I do not know if this is a mistake, but I think it is worth reporting if this is what needs to be fixed. Or maybe I was just doing it wrong ...
Any thoughts appreciated. Hooray, Donald.
EDIT
As ggael noted , EVD in Eigen 3.3 is faster if compiled using clang++
or with -O3
with g++
. So problem 1 is fixed.
Problem 2 is actually not a problem, as I can just put brackets to force the most efficient order of operations. But just for completeness: there seems to be a flaw in evaluating these operations. Eigen is an incredible piece of software, I think it probably deserves a fix. Here's a modified version of MWE to show that it is unlikely to be associated with the first temporary product pulled out of the loop (at least as far as I can tell):
#define EIGEN_DONT_PARALLELIZE #include <Eigen/Dense> #include <iostream> #define SIZE 200 using namespace Eigen; int main (int argc, char* argv[]) { VectorXf vec (SIZE), vecsum (SIZE); MatrixXf mat (SIZE,SIZE); for (int n = 0; n < 50; ++n) { mat = MatrixXf::Random(SIZE,SIZE); vec = VectorXf::Random(SIZE); vecsum += mat * mat.transpose() * VectorXf::Random(SIZE); } std::cout << vecsum.norm() << std::endl; return 0; }
In this example, all operands are initialized in a loop and the results are accumulated in vecsum
, so the compiler cannot vecsum
anything or optimize unnecessary calculations. This shows the same behavior (this time testing with clang++ -O3
(version 3.9.0):
$ clang++ -march=native -O3 -DNDEBUG -isystem eigen-3.2.10 test_eigen_products.cpp -o test_eigen_products && time ./test_eigen_products 5467.82 real 0m0.060s user 0m0.057s sys 0m0.000s $ clang++ -march=native -O3 -DNDEBUG -isystem eigen-3.3.0 test_eigen_products.cpp -o test_eigen_products && time ./test_eigen_products 5467.82 real 0m4.225s user 0m3.873s sys 0m0.350s
The same result, but significantly different execution time. Fortunately, this is easy to solve by placing the brackets in the right places, but there seems to be a regression somewhere in Eigen 3.3, evaluating operations. By using parentheses around the mat.transpose() * VectorXf::Random(SIZE)

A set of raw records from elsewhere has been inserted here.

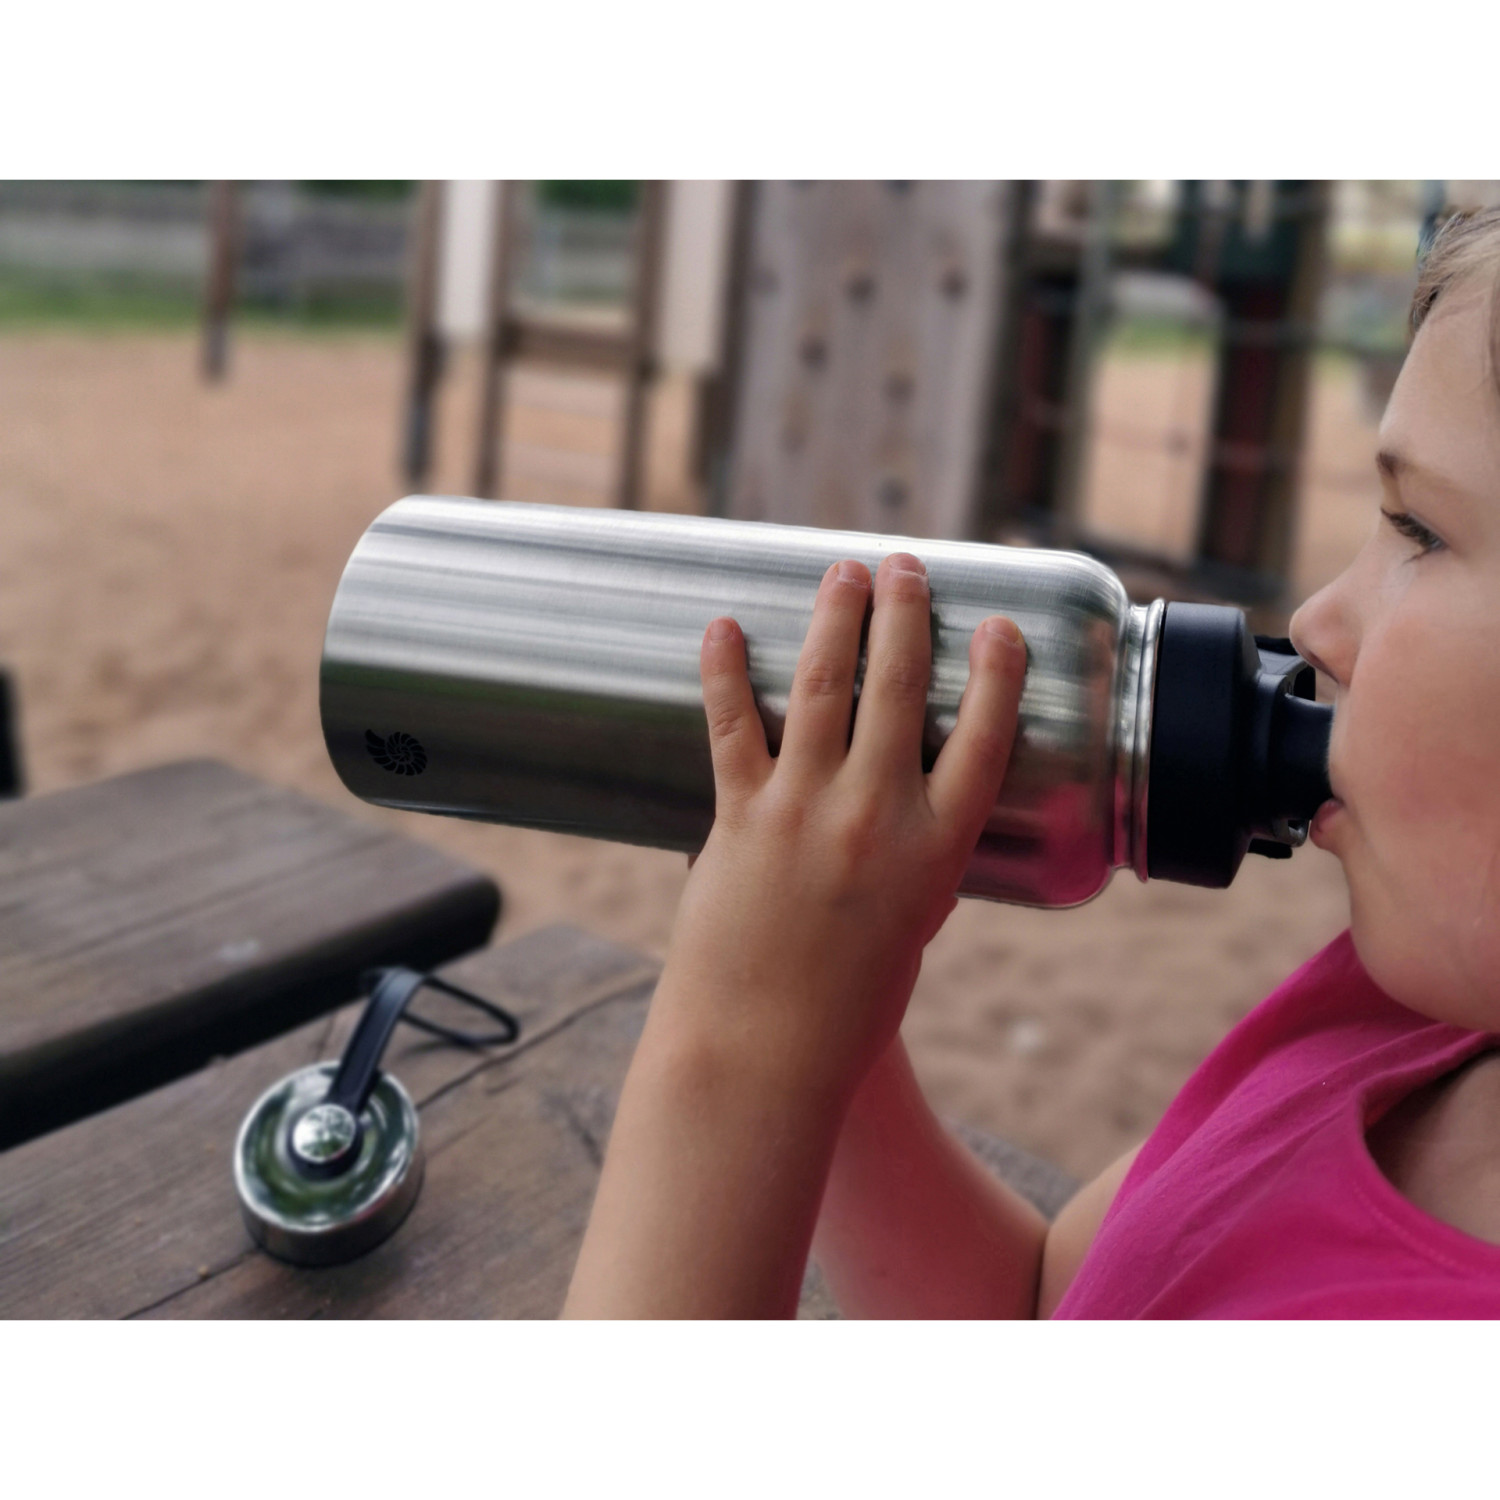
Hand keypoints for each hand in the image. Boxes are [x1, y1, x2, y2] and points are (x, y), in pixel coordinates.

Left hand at [655, 551, 1028, 1102]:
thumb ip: (910, 860)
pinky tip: (726, 627)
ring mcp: (805, 811)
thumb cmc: (846, 1008)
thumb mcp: (907, 929)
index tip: (1001, 627)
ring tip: (844, 572)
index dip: (998, 675)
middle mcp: (876, 817)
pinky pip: (733, 726)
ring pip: (825, 689)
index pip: (984, 740)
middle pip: (901, 690)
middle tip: (906, 566)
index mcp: (936, 852)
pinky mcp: (740, 818)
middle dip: (906, 615)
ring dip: (835, 619)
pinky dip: (727, 671)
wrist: (761, 1051)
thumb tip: (899, 809)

, the execution time for both versions of Eigen is reduced to about 0.020 seconds (therefore, Eigen 3.2.10 clearly also benefits in this case). At least that means we can continue to get amazing performance from Eigen!
At the same time, I agree with ggael's answer, all I needed to know in order to move forward.